*** Begin section ***

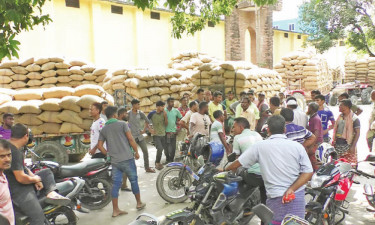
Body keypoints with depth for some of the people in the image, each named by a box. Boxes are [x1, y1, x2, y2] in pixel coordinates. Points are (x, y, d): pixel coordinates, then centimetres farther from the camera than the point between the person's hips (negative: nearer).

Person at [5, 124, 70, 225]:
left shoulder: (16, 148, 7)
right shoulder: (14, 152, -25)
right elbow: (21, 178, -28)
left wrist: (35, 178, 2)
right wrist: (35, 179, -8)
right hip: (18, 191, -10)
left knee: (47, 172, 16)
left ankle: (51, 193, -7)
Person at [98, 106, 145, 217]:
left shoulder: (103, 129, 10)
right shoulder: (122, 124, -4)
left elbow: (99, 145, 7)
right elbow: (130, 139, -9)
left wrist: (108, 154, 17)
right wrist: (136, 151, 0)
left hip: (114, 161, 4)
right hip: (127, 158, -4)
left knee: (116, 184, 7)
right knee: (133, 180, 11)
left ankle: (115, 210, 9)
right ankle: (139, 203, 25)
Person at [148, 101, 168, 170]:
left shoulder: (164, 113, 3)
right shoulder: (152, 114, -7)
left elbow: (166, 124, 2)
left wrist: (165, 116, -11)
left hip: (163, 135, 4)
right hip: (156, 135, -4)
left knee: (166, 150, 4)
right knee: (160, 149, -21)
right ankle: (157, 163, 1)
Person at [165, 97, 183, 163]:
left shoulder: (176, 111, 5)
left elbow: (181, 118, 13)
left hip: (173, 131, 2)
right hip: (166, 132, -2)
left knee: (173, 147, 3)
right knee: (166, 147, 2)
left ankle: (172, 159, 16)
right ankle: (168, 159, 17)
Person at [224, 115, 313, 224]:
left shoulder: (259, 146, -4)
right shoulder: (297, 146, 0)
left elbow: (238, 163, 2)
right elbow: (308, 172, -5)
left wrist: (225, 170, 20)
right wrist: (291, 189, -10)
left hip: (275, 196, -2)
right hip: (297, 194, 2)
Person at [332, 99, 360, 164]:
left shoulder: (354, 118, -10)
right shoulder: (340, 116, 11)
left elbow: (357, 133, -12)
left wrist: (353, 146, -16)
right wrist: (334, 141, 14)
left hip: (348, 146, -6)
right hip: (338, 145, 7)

*** End section ***

Render the lines above as a JSON list of strings, one string per line, with blank lines and the picture omitted.

[
  "Body keypoints with depth for some of the people in the image, each named by a box. Boxes are [x1, y1, x2, y2] in pixel coordinates. Points are (x, y, d): pixel coordinates, then centimetres farther from the camera than the point between the person's hips (negative: nearer).",
  "Person at [5, 124, 70, 225]:",
  "left shoulder: (16, 148, 7)",
  "right shoulder: (14, 152, -25)",
  "right elbow: (21, 178, -28)",
  "left wrist: (35, 178, 2)",
  "right wrist: (35, 179, -8)",
  "right hip: (18, 191, -10)",
  "left knee: (47, 172, 16)",
  "left ankle: (51, 193, -7)",
  "Person at [98, 106, 145, 217]:",
  "left shoulder: (103, 129, 10)",
  "right shoulder: (122, 124, -4)",
  "left elbow: (99, 145, 7)",
  "right elbow: (130, 139, -9)",
  "left wrist: (108, 154, 17)",
  "right wrist: (136, 151, 0)",
  "left hip: (114, 161, 4)",
  "right hip: (127, 158, -4)",
  "left knee: (116, 184, 7)",
  "right knee: (133, 180, 11)",
  "left ankle: (115, 210, 9)",
  "right ankle: (139, 203, 25)",
  "Person at [148, 101, 168, 170]:",
  "left shoulder: (164, 113, 3)",
  "right shoulder: (152, 114, -7)",
  "left elbow: (166, 124, 2)",
  "left wrist: (165, 116, -11)",
  "left hip: (163, 135, 4)",
  "right hip: (156, 135, -4)",
  "left knee: (166, 150, 4)",
  "right knee: (160, 149, -21)",
  "right ankle: (157, 163, 1)",
  "Person at [165, 97, 183, 163]:",
  "left shoulder: (176, 111, 5)",
  "left elbow: (181, 118, 13)",
  "left hip: (173, 131, 2)",
  "right hip: (166, 132, -2)",
  "left knee: (173, 147, 3)",
  "right knee: (166, 147, 2)",
  "left ankle: (172, 159, 16)",
  "right ankle: (168, 159, 17)",
  "Person at [224, 115, 313, 224]:",
  "left shoulder: (259, 146, -4)",
  "right shoulder: (297, 146, 0)",
  "left elbow: (238, 163, 2)",
  "right elbow: (308, 172, -5)",
  "left wrist: (225, 170, 20)",
  "right wrist: (291, 189, -10)",
  "left hip: (275, 196, -2)",
  "right hip: (297, 194, 2)",
  "Person at [332, 99, 360, 164]:",
  "left shoulder: (354, 118, -10)",
  "right shoulder: (340, 116, 11)",
  "left elbow: (357, 133, -12)",
  "left wrist: (353, 146, -16)",
  "right wrist: (334, 141, 14)",
  "left hip: (348, 146, -6)",
  "right hip: (338, 145, 7)"
]